TEXT SECTION: Begin
Discussions about Sarbanes-Oxley (SOX) compliance, CEO compensation, new exchange requirements, and the PCAOB have chewed up a great deal of board time over the past three years. Across the broad spectrum of corporate governance, emphasis has clearly been placed on oversight rather than support of management. While opinion is divided on whether the emphasis on oversight will prove beneficial in the long term, many chairmen, CEOs, and independent directors are asking how their board can become sources of strategic advantage. How can they provide the right balance of support and oversight in the shaping and implementing of winning strategies?

Select Board Members Capable of Dealing with Strategic Issues

While some directors may be superb executors of strategy, many good executives do not have a strategic business orientation. Some may be superb on a particular body of knowledge crucial to an organization's success, yet lack the ability to keep their focus at the strategic level.

Whenever possible, you want to keep these people off your board of directors. Look for directors with demonstrated success in strategy development and execution. Do they have broad interests and experiences? Can they frame issues within a larger context? Be sure you assess prospective directors' strategic interests and capabilities during the selection process.

Director Summary: Juggling strategy and oversight is a task incumbent on all boards of directors in the post- Sarbanes-Oxley era, and providing the requisite level of oversight while still functioning on a strategic level can be a difficult task. Directors and executives should consider these seven suggestions for effectively balancing these dual responsibilities.
TEXT SECTION: End
DATA EXTRACT: Begin
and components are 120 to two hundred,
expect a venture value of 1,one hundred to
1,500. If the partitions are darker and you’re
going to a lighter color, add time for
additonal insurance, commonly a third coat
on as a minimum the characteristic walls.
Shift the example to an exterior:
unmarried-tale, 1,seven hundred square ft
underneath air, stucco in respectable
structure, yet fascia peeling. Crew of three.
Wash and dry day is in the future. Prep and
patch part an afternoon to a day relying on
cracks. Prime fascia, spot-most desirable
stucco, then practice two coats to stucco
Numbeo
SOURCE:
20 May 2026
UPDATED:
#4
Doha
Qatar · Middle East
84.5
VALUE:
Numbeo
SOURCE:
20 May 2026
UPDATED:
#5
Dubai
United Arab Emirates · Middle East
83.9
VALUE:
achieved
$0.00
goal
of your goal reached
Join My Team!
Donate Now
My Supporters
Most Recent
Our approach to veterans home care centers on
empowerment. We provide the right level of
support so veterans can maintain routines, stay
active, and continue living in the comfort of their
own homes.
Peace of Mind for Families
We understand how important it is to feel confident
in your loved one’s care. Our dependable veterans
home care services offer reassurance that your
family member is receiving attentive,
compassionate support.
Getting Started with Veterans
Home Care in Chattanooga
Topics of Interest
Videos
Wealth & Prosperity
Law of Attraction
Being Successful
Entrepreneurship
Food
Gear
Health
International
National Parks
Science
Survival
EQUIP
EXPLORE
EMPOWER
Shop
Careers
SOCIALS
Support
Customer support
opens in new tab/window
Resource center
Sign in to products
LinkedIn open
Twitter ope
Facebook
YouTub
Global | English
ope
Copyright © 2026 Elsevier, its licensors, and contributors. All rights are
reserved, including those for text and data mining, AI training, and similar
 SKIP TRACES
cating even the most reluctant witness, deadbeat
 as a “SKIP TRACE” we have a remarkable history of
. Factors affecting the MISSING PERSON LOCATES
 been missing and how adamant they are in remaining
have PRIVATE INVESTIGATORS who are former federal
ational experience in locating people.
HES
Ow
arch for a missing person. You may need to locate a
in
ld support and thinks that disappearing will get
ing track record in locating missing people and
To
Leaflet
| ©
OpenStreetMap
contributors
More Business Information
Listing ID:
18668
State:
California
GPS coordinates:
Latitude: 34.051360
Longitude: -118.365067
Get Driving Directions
DATA EXTRACT: End
__TO DO__:
Please reproduce the passage on balancing board oversight and strategy word for word, in full.

__TASK SOLUTION__:
Discussions about Sarbanes-Oxley (SOX) compliance, CEO compensation, new exchange requirements, and the PCAOB have chewed up a great deal of board time over the past three years. Across the broad spectrum of corporate governance, emphasis has clearly been placed on oversight rather than support of management. While opinion is divided on whether the emphasis on oversight will prove beneficial in the long term, many chairmen, CEOs, and independent directors are asking how their board can become sources of strategic advantage. How can they provide the right balance of support and oversight in the shaping and implementing of winning strategies?

Select Board Members Capable of Dealing with Strategic Issues

While some directors may be superb executors of strategy, many good executives do not have a strategic business orientation. Some may be superb on a particular body of knowledge crucial to an organization's success, yet lack the ability to keep their focus at the strategic level.

Whenever possible, you want to keep these people off your board of directors. Look for directors with demonstrated success in strategy development and execution. Do they have broad interests and experiences? Can they frame issues within a larger context? Be sure you assess prospective directors' strategic interests and capabilities during the selection process.

Director Summary: Juggling strategy and oversight is a task incumbent on all boards of directors in the post- Sarbanes-Oxley era, and providing the requisite level of oversight while still functioning on a strategic level can be a difficult task. Directors and executives should consider these seven suggestions for effectively balancing these dual responsibilities.